# Job Searching After EOI selection & ITA



## nedian2k (Aug 26, 2012)

Hello friends,
I would like to ask regarding the Job hunting after EOI Selection and ITA , Can we write in our Resume, will it be beneficial kindly share your experiences and suggestions.

Thanks


----------



## topcat83 (Apr 16, 2009)

nedian2k said:


> Hello friends,
> I would like to ask regarding the Job hunting after EOI Selection and ITA , Can we write in our Resume, will it be beneficial kindly share your experiences and suggestions.
> 
> Thanks


Hi Nedian
Write what in your resume? That you have had your EOI selected? 

I suggest you include that in your cover letter that you send with your resume - there's certainly no reason why you should leave it out, and it will let potential employers know that if they consider you then there is a good chance that you are coming to New Zealand so they won't be wasting their time.


----------



## nedian2k (Aug 26, 2012)

topcat83 said:


> Hi Nedian
> Write what in your resume? That you have had your EOI selected?
> 
> I suggest you include that in your cover letter that you send with your resume - there's certainly no reason why you should leave it out, and it will let potential employers know that if they consider you then there is a good chance that you are coming to New Zealand so they won't be wasting their time.


Thanks for your reply actually this is what happened with me that i have applied in several companies few of them replied the same that when you ll be here so try to contact us because i didnt mention anything that i have started the immigration process...


----------

TO DO - In the forum thread above about job searching after EOI selection, translate this sentence into Spanish: "I suggest you include that in your cover letter that you send with your resume - there's certainly no reason why you should leave it out, and it will let potential employers know that if they consider you then there is a good chance that you are coming to New Zealand so they won't be wasting their time."

RECORDED DATA -
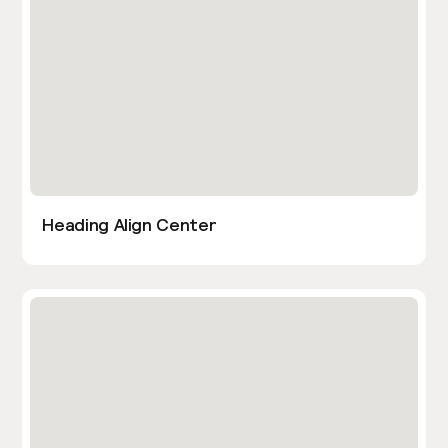
Heading Align Center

SOLUTION - Te sugiero que lo incluyas en la carta de presentación que envías con tu currículum; desde luego no hay ninguna razón para omitirlo, y así los posibles empleadores sabrán que, si te tienen en cuenta, hay muchas probabilidades de que vengas a Nueva Zelanda, de modo que no estarán perdiendo el tiempo.